As investors begin to build and manage their portfolios, they must also decide on the investment approach that best fits their goals and objectives. The different styles of investing can range from fully active, where investors make every decision about each asset, to passive/managed where much of this work is done for them. When considering which approach is the right fit, it’s important to carefully consider how much time and effort is required. What is active investing and what are the costs and benefits for everyday investors?

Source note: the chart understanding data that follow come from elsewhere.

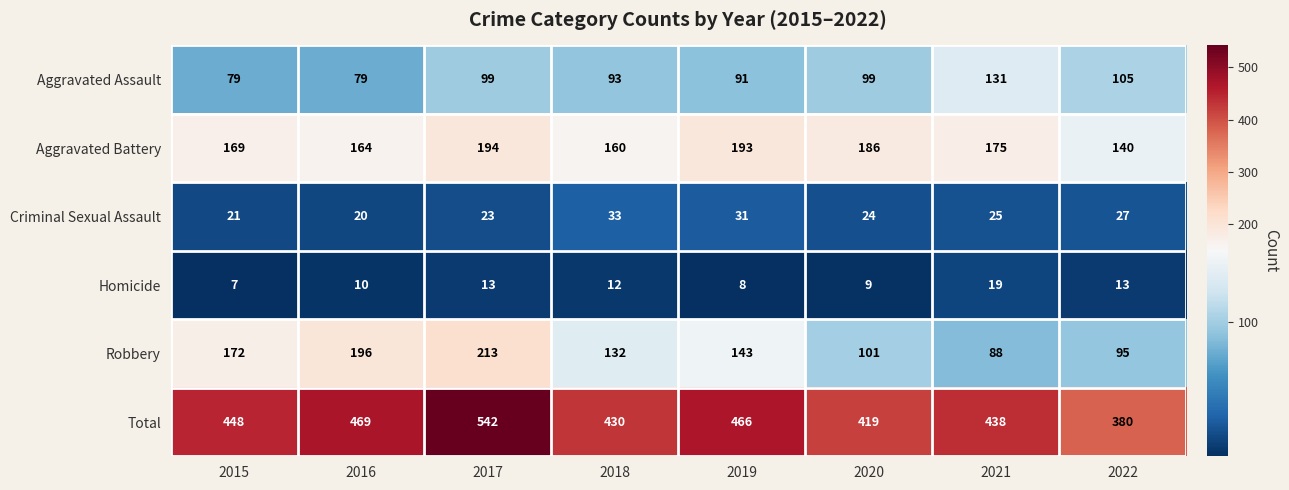

What is the difference between the Robbery values at 2018 and 2020?

31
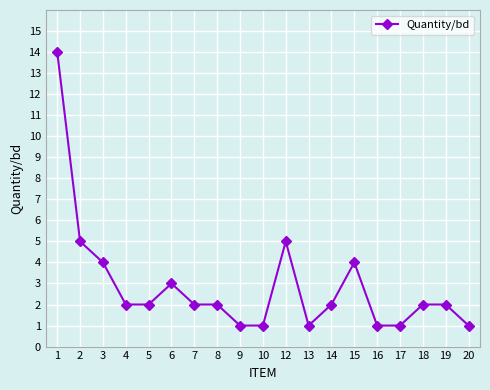

What is the change in value from 5 to 13?

-1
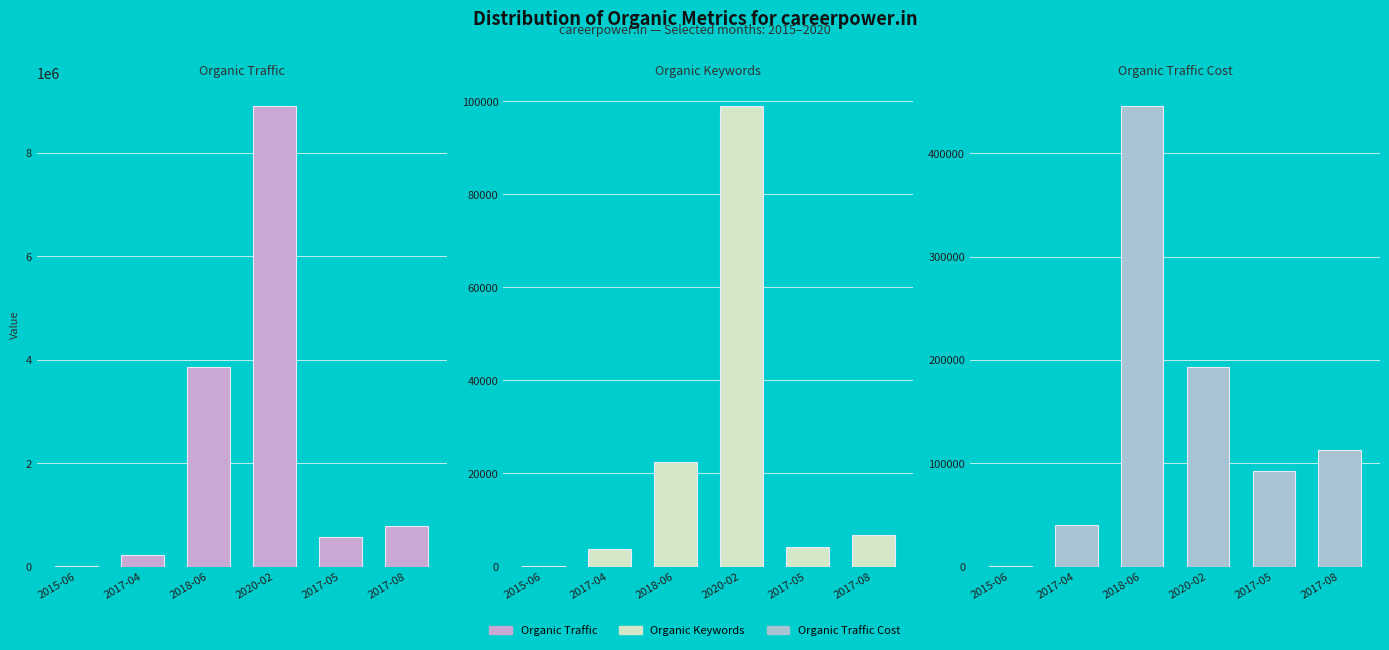

What is the value of the Organic Keywords bar at the 4th from the left?

98960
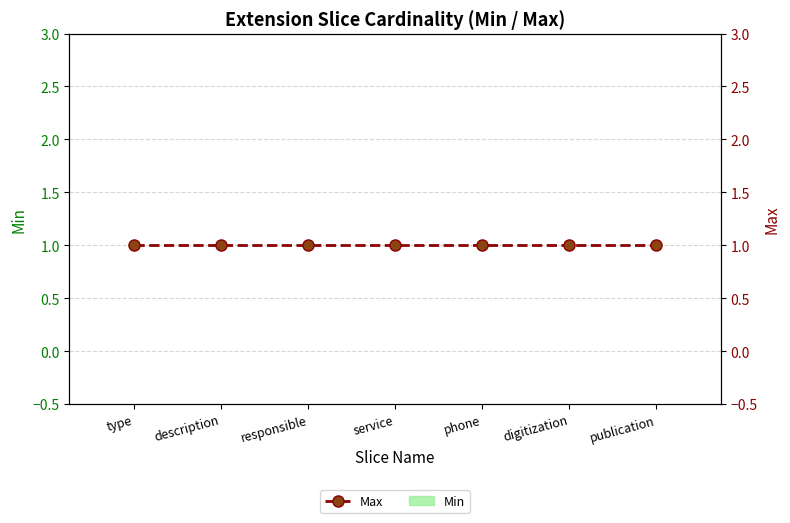

How many bars are there in each group?

2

Active investing is an approach in which investors buy and sell individual securities based on the attractiveness of each asset. Active investors can have a variety of objectives, but it’s common they aim to beat the market by achieving higher returns and/or lower risk compared to a broad index or some other measure of market performance. Active investors employ many strategies to try to accomplish this such as “security selection,” i.e., choosing the stocks that are attractive, and “tactical trading,” which seeks to take advantage of shorter-term market opportunities. When employing active strategies, investors usually have full control over what they own and when.
In contrast, passive strategies often track total market performance or a large subset of the market. For example, the S&P 500 index tracks the performance of the 500 largest companies listed on exchanges in the United States. Passive investors typically also buy and hold investments for longer periods. The benefits of passive investing are its simplicity and low cost. However, passive investing does not typically allow investors to take advantage of stocks that they believe to be more attractive or to react to different market environments in the same way they might if active investing .
In short, active investing relies on ongoing analysis and stock picking, while passive investing is more of a “set it and forget it” approach.
So, what makes a stock or bond more attractive to an active investor? This can depend on many factors which require investors to be educated about and aware of financial metrics. For this reason, the complexity of active investing can be daunting to many newer investors since it requires that investors be well-informed, disciplined, and have timely analysis available to make decisions. However, these challenges can be alleviated by technology that educates and provides real time data to investors. Today, investors have access to market data and research reports that just a couple of decades ago were only available to highly sophisticated professional investors.
For example, some investors may focus on fundamental research such as the valuations of various stocks. The price-to-earnings (P/E) ratio, for instance, compares the price of a stock to its earnings-per-share (EPS). Stocks that have a high P/E are considered to be more expensive than those with lower P/E’s. Thus, some investors may choose to consider stocks that are cheaper against their peers, against the broader market, or against their own history. Similarly, investors may focus on how quickly a company’s EPS is growing.
Learning the many ways to analyze the market, economy and individual stocks and bonds is a process that can be rewarding for those who are interested. Although active investing may require more work and can incur higher trading costs, some investors choose this approach because it also has the potential to outperform the market (although there is never a guarantee).
For new investors, choosing whether to pursue an active or passive approach is an important first step. Active investing may not be for everyone since it requires a commitment to learning how to evaluate individual stocks and bonds, and the costs and risks associated with them. However, those who are interested in doing so can create highly tailored portfolios based on their own research and objectives.